Şeyhi
Harname'den. Hazırlayan: Prof. Faruk Kadri Timurtaş
Eşek, kendisi ile öküzlerin arasındaki yaşam farkının nedenini bulamaz, yaşlı bir eşeğe sormaya gider. Yaşlı eşeğe otlakta gördüğü semiz, iri öküzlerden bahseder ve öküzlerin boynuzlarının niçin taç gibi olduğunu sorar.

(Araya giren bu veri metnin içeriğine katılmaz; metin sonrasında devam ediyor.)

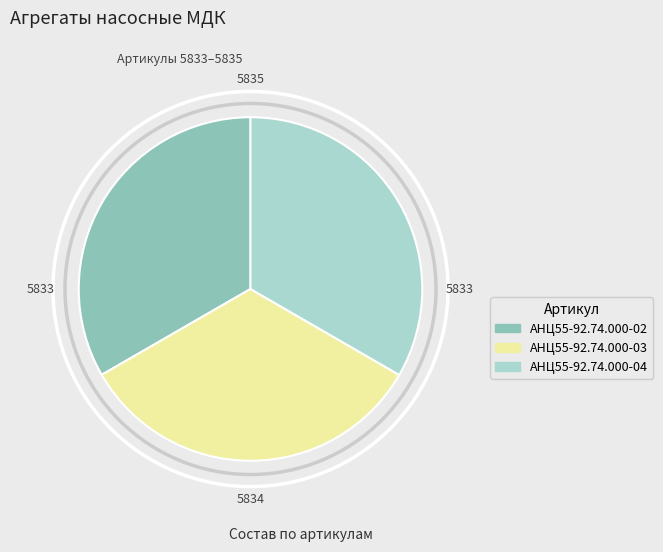

Is the sum of АНЦ55-92.74.000-03 and АНЦ55-92.74.000-04 greater than half?

Yes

Yaşlı eşek, zayıf eşeğe “Allah öküzleri yarattığında onu yiyecek işine verdi, bu nedenle o hem ekinleri işler hem de dişler.” der. “İşte bunun için onun başında devlet tacı; içinde, dışında et ve yağ vardır.” der. “Biz odun taşırız ve adi bir işimiz olduğu için bize boynuz şurda dursun, kulak ve kuyruk bile çoktur.” der. Zayıf eşek dertleriyle geri dönerken buğday işlemeye karar verir. Yeşil bir ekin tarlası görür, tarlaya girer, ekinleri hem yer hem de üstünde tepinir. Tarlanın sahibi eşeği ekininde tepinirken görünce eşeğe söver. Sövmekle yüreği soğumaz eşeği döver. Dövmekle de olmaz bıçağını çıkarıp eşeğin kulağını ve kuyruğunu keser. Eşek canı acıyarak ve ağlar hâlde kaçarken yaşlı eşeğe rastlar. Yaşlı eşek, zayıf eşeğe ne olduğunu sorar. Zayıf eşek, dertli bir ah çeker ve
“Bâtıl isteyü hakdan ayrıldım
Boynuz umdum kulakdan ayrıldım” der.